Las noches en que se encontraban eran momentos únicos e irrepetibles, como si el destino los hubiera preparado para vivirlos. El tiempo perdía relevancia; lo importante era ese amor que, finalmente, encontraba su espacio en encuentros llenos de intensidad y pasión, convirtiéndolos en los amantes perfectos. Sin embargo, conforme la relación se volvía más intensa, el riesgo se hacía más evidente. Resultaba cada vez más complicado regresar a casa y aparentar normalidad, y la distancia entre ambos se volvía más difícil de sobrellevar cuando no estaban juntos.

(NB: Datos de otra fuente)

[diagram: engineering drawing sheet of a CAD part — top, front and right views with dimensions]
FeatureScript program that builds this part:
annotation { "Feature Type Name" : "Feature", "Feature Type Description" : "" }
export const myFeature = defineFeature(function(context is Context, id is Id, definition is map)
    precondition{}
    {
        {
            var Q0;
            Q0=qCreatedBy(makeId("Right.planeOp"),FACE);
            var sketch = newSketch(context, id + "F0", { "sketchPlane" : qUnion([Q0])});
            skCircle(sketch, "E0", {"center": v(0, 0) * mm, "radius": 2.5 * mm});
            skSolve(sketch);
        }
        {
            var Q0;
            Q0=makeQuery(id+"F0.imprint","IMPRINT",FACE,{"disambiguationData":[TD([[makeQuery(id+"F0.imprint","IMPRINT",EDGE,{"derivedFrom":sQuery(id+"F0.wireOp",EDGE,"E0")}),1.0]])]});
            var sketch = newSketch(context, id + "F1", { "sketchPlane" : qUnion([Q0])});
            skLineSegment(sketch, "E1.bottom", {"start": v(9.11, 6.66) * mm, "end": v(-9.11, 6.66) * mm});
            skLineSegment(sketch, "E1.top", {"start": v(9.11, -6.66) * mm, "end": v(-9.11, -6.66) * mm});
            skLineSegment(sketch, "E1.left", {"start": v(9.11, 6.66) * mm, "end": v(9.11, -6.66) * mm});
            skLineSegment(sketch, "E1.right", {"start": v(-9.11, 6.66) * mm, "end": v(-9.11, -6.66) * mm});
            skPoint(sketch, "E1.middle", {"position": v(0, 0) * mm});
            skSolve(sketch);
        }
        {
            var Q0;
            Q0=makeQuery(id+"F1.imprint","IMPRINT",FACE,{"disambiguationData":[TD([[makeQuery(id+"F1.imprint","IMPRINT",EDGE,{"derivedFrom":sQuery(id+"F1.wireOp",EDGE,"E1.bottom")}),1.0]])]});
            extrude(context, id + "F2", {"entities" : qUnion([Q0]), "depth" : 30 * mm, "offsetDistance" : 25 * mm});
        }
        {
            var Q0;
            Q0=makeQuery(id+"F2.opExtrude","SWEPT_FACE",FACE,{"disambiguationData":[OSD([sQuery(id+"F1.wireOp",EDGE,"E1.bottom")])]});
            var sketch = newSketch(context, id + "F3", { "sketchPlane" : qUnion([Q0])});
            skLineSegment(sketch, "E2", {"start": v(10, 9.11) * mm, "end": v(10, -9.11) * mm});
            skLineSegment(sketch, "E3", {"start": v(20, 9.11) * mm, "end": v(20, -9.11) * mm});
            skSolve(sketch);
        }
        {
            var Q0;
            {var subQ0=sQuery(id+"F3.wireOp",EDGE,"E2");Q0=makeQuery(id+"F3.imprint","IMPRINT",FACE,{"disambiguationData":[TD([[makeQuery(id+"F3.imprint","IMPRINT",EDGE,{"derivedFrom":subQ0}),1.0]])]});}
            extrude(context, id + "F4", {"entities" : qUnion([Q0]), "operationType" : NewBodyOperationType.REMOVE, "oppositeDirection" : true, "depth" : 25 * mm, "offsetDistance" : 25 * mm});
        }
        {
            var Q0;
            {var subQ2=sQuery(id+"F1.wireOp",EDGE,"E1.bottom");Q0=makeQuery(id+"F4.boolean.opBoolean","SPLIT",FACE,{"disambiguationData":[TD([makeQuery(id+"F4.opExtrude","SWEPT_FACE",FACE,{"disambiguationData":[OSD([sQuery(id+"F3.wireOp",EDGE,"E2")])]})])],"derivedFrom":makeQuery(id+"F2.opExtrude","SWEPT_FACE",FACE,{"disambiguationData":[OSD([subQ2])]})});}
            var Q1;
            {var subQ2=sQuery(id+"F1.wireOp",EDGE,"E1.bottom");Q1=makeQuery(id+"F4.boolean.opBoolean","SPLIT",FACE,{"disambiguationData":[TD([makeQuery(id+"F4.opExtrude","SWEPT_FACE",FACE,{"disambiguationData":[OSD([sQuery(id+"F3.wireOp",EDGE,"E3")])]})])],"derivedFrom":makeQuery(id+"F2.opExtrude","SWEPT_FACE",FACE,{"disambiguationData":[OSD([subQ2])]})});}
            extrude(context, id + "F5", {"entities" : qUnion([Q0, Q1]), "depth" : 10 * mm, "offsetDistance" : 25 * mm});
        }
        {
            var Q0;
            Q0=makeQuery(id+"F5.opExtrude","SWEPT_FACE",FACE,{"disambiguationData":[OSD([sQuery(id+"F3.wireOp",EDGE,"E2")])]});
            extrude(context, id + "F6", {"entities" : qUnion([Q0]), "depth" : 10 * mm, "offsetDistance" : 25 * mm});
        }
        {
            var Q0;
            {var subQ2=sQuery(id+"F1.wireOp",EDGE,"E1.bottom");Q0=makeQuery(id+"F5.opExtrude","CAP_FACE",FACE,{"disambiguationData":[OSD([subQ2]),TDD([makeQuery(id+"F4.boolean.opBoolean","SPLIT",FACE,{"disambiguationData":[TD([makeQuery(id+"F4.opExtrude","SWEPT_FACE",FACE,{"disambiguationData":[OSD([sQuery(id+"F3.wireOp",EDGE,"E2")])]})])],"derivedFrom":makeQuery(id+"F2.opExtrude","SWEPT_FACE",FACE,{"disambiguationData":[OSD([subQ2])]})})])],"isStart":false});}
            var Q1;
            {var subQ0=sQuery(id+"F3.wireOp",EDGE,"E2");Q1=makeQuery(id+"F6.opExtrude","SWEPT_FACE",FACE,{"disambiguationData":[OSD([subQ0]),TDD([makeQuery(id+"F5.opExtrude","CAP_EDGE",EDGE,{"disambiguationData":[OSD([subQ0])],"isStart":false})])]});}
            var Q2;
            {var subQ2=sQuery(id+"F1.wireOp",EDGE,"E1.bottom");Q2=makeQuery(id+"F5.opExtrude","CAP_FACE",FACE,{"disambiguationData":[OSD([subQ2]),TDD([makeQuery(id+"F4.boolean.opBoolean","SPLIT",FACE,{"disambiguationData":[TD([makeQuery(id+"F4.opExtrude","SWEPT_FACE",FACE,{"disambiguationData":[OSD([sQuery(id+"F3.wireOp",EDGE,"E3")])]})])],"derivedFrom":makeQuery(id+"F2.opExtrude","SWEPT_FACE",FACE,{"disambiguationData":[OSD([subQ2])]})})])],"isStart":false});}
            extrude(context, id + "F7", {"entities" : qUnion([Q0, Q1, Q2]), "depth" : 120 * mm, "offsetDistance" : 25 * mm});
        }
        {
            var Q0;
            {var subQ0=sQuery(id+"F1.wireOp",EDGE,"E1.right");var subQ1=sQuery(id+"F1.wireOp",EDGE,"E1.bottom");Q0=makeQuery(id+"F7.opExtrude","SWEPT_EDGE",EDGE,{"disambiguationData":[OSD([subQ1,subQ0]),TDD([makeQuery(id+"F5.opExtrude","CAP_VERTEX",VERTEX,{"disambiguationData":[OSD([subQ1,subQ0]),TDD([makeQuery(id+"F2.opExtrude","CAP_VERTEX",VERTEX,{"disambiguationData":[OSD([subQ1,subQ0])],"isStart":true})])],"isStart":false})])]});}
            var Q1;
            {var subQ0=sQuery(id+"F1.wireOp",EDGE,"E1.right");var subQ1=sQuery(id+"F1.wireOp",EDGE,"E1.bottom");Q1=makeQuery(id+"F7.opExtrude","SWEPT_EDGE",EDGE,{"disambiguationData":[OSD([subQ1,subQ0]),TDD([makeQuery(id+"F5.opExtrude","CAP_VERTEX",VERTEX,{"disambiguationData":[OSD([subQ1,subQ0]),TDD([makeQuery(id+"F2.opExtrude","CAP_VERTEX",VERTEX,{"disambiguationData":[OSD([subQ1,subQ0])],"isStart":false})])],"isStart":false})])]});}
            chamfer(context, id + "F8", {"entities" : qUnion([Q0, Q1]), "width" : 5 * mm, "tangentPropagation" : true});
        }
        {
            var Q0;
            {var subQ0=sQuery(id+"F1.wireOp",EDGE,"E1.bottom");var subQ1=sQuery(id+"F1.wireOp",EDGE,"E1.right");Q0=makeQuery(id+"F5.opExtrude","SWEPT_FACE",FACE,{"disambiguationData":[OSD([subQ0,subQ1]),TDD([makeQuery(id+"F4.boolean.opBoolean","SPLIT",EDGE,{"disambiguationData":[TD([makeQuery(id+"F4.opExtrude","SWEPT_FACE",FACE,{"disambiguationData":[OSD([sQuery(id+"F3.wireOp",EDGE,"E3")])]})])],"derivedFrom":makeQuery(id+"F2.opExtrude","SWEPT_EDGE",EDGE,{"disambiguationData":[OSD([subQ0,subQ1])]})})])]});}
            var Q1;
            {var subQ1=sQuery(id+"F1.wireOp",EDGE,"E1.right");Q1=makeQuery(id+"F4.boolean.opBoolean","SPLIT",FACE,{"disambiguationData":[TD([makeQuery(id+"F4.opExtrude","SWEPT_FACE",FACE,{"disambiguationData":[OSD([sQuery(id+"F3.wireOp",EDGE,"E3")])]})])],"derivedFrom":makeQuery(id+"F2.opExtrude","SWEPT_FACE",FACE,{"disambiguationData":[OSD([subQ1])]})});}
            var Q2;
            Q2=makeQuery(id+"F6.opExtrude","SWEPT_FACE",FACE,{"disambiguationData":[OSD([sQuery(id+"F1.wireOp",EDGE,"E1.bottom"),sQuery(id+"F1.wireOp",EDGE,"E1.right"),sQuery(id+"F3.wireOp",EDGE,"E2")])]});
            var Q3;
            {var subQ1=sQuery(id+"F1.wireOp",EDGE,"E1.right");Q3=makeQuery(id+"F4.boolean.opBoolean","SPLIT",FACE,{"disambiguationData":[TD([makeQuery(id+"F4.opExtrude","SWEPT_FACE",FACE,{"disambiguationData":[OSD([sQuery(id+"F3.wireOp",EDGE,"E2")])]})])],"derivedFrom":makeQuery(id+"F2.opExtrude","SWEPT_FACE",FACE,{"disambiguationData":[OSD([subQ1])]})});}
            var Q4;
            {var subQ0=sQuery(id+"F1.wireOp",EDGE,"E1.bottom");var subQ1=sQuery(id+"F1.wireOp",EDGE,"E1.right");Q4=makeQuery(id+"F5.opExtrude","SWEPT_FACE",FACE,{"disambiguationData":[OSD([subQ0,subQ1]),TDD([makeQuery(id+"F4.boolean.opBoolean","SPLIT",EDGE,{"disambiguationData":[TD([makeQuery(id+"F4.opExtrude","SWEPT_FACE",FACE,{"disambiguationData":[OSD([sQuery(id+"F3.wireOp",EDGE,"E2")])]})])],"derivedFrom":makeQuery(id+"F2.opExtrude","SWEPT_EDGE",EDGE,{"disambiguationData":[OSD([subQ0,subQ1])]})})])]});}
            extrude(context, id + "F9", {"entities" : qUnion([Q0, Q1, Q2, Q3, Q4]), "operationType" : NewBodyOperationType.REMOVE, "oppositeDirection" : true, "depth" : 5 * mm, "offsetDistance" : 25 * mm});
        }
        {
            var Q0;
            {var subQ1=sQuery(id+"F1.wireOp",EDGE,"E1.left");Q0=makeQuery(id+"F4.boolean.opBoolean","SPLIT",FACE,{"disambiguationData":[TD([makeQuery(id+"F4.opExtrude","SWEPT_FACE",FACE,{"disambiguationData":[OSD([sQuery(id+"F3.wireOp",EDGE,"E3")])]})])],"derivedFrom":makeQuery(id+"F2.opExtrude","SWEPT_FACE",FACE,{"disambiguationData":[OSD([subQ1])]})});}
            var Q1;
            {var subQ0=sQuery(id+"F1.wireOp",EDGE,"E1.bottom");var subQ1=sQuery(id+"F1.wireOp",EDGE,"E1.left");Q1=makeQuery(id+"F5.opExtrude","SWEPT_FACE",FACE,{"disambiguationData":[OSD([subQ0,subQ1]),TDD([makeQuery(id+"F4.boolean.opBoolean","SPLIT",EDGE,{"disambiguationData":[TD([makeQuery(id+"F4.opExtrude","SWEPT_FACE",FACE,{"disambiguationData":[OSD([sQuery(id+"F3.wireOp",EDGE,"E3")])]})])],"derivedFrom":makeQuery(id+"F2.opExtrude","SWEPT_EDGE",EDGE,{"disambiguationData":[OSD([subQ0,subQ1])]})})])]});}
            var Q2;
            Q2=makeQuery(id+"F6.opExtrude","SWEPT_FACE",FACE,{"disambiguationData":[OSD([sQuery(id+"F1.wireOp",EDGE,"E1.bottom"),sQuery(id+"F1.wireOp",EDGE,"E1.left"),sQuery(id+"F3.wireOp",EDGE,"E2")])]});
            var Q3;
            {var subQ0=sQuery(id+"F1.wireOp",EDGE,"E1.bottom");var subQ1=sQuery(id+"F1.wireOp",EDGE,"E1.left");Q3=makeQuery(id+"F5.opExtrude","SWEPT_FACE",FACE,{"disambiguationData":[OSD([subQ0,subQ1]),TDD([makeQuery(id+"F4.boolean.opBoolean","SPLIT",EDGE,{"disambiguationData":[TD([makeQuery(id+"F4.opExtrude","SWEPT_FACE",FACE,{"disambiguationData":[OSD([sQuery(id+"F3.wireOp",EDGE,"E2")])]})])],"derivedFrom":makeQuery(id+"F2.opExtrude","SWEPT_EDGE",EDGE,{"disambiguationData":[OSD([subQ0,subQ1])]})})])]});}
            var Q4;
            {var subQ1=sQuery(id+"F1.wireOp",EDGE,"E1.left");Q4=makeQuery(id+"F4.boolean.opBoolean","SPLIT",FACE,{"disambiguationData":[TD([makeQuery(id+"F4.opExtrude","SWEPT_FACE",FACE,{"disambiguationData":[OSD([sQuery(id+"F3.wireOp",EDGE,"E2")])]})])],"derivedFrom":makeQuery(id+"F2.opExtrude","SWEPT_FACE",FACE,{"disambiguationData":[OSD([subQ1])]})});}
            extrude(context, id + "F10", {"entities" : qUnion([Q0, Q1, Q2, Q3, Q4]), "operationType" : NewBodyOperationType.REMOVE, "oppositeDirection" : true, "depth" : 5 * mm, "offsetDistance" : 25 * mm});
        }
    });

Tras innumerables noches llenas de pasión y desenfreno, decidieron finalmente poner fin a una relación irreprimible. La despedida, aunque dolorosa para ambos, era la decisión más sensata como adultos, pues implicaba respetar a sus familias. Al principio se esforzaron por pensar que podrían olvidar lo vivido, pero pronto comprendieron lo difícil que es borrar aquello que alguna vez les hizo sentirse realmente vivos. Con el tiempo, aprendieron a convivir con la ausencia; el recuerdo se convirtió en una sombra menos dolorosa, aunque nunca dejó de existir. Cada uno siguió adelante, aferrándose a la estabilidad elegida y entendiendo que a veces amar significa dejar ir, incluso si el corazón se resiste.

Meses después, ambos reconocieron que aquella historia secreta no fue un error, sino una etapa que los confrontó con sus propias carencias. Aprendieron que el pasado no se revive, solo se recuerda, y que las pasiones intensas raramente encajan en la vida cotidiana. Aun así, en el fondo de su memoria permanece la certeza de que hay amores destinados a marcar, no a quedarse; este, sin duda, los transformó para bien y para mal.